> What you have to do
Please copy everything in the records below from the line containing "collectors: R. D. Metcalf" down to the line containing "locality: Glenn County.", both included, and nothing else.

> Data for this task
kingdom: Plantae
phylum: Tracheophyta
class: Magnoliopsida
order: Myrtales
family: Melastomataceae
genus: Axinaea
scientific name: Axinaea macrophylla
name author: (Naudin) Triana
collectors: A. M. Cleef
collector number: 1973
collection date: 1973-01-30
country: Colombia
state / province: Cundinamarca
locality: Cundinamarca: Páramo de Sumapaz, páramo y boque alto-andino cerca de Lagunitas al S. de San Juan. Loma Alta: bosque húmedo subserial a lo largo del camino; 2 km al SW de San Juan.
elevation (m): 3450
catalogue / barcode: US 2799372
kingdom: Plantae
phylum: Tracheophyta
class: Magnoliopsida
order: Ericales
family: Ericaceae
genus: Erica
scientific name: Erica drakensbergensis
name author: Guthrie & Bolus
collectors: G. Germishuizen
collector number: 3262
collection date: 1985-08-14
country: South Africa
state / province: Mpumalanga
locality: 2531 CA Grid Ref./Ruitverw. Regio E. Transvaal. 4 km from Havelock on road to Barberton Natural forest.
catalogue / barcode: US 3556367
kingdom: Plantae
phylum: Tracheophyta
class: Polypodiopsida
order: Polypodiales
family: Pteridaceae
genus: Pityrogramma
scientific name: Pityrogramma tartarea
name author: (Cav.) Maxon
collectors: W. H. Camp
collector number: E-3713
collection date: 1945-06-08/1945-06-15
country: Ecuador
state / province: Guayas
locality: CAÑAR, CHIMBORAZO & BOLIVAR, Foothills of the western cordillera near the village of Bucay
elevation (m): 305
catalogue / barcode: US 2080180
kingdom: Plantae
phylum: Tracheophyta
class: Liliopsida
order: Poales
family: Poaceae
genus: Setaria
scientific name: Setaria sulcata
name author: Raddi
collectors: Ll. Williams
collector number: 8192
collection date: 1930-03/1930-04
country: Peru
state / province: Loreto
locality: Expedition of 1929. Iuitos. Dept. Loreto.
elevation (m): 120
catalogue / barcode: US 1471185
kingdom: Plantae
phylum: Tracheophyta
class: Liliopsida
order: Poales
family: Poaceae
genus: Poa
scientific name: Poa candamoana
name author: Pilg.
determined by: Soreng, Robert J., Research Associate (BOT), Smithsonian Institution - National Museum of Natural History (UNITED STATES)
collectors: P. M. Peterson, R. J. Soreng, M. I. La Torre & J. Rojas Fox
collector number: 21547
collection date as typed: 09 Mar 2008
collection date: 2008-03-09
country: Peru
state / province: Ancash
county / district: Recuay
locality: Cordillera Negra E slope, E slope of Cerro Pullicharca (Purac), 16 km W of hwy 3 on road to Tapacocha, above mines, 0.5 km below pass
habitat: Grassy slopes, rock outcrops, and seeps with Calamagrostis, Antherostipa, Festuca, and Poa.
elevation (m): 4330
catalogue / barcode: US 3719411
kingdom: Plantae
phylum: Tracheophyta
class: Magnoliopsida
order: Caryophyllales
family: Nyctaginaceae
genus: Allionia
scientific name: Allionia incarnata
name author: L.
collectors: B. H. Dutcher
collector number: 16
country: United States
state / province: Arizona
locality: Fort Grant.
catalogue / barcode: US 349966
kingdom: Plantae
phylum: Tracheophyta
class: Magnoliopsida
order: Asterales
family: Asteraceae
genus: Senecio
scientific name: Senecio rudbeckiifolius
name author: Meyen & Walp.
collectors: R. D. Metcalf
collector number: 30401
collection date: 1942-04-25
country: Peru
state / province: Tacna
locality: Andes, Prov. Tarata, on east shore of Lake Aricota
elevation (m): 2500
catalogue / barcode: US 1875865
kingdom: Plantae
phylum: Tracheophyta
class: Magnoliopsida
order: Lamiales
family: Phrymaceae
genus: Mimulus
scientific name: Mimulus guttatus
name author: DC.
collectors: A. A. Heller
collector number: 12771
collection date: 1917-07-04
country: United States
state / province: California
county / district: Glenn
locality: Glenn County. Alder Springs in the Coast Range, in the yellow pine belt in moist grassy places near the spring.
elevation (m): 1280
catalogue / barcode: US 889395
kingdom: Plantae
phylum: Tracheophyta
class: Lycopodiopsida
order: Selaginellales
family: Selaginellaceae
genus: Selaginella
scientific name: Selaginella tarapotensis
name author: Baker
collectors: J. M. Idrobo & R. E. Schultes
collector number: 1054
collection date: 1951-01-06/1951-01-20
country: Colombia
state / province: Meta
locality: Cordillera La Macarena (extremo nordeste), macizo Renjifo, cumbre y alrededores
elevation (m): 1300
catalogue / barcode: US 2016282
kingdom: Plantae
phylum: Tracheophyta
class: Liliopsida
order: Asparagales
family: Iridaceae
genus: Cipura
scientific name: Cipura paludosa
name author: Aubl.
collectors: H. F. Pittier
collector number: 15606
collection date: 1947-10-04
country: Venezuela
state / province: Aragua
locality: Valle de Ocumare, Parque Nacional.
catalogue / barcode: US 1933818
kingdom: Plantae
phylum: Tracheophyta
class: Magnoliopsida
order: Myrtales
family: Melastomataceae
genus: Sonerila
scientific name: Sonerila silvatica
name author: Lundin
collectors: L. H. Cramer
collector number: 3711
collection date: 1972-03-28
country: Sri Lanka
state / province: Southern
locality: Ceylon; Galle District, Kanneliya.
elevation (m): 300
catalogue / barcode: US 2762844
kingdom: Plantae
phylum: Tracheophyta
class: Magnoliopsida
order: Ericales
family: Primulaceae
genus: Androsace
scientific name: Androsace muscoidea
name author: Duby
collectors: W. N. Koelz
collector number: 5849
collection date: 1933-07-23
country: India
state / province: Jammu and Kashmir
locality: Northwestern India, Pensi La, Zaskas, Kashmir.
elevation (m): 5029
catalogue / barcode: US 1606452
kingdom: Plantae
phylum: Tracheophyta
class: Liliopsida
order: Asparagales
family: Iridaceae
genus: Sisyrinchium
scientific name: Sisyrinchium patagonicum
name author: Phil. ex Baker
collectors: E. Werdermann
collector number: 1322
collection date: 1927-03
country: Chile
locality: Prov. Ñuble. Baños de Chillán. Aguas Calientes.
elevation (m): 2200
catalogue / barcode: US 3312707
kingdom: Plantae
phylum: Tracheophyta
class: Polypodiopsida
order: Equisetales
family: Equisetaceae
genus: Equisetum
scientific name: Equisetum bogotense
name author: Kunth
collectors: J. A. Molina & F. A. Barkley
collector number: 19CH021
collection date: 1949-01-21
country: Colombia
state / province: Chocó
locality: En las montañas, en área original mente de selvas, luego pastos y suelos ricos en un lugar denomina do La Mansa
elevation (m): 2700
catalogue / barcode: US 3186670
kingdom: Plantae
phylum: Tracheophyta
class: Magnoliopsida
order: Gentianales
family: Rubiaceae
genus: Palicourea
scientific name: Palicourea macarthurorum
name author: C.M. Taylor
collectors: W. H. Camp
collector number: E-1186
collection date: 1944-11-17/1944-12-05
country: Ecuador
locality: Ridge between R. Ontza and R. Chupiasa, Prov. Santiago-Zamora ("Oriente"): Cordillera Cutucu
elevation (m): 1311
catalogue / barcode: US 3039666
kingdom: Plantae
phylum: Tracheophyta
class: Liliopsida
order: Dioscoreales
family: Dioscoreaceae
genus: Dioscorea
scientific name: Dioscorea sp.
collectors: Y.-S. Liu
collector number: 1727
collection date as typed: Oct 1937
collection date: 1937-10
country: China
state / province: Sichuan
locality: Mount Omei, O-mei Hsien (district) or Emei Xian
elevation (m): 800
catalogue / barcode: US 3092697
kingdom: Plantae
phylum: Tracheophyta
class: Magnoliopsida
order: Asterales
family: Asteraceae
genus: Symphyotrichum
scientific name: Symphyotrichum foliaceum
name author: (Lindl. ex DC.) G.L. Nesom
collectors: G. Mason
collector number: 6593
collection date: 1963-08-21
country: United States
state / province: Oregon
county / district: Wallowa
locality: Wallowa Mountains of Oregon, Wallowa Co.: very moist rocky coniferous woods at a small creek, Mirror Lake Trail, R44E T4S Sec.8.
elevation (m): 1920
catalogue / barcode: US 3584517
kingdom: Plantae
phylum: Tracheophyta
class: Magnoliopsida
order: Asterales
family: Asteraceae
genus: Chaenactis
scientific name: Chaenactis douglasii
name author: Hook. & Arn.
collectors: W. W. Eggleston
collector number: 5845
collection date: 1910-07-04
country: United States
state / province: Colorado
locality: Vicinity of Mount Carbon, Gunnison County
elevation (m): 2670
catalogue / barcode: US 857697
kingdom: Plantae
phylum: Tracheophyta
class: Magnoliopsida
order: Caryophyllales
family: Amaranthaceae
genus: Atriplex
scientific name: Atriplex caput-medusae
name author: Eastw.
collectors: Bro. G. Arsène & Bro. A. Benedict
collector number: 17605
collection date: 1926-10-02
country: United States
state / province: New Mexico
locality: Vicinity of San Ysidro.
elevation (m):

> Correct result
collectors: R. D. Metcalf
collector number: 30401
collection date: 1942-04-25
country: Peru
state / province: Tacna
locality: Andes, Prov. Tarata, on east shore of Lake Aricota
elevation (m): 2500
catalogue / barcode: US 1875865
kingdom: Plantae
phylum: Tracheophyta
class: Magnoliopsida
order: Lamiales
family: Phrymaceae
genus: Mimulus
scientific name: Mimulus guttatus
name author: DC.
collectors: A. A. Heller
collector number: 12771
collection date: 1917-07-04
country: United States
state / province: California
county / district: Glenn
locality: Glenn County. Alder Springs in the Coast Range, in the yellow pine belt in moist grassy places near the spring.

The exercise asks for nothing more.